▶ **YOUR OBJECTIVE**
Below is a block of records; reproduce all of them exactly and leave out any pictures.

▶ **MATERIAL SHOWN**

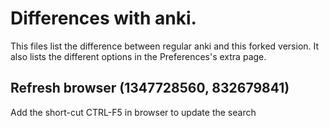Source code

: # Differences with anki.
This files list the difference between regular anki and this forked
version. It also lists the different options in the Preferences's extra page.

## Refresh browser (1347728560, 832679841)
Add the short-cut CTRL-F5 in browser to update the search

▶ **YOUR RESPONSE**
Source code

: # Differences with anki.
This files list the difference between regular anki and this forked
version. It also lists the different options in the Preferences's extra page.

## Refresh browser (1347728560, 832679841)
Add the short-cut CTRL-F5 in browser to update the search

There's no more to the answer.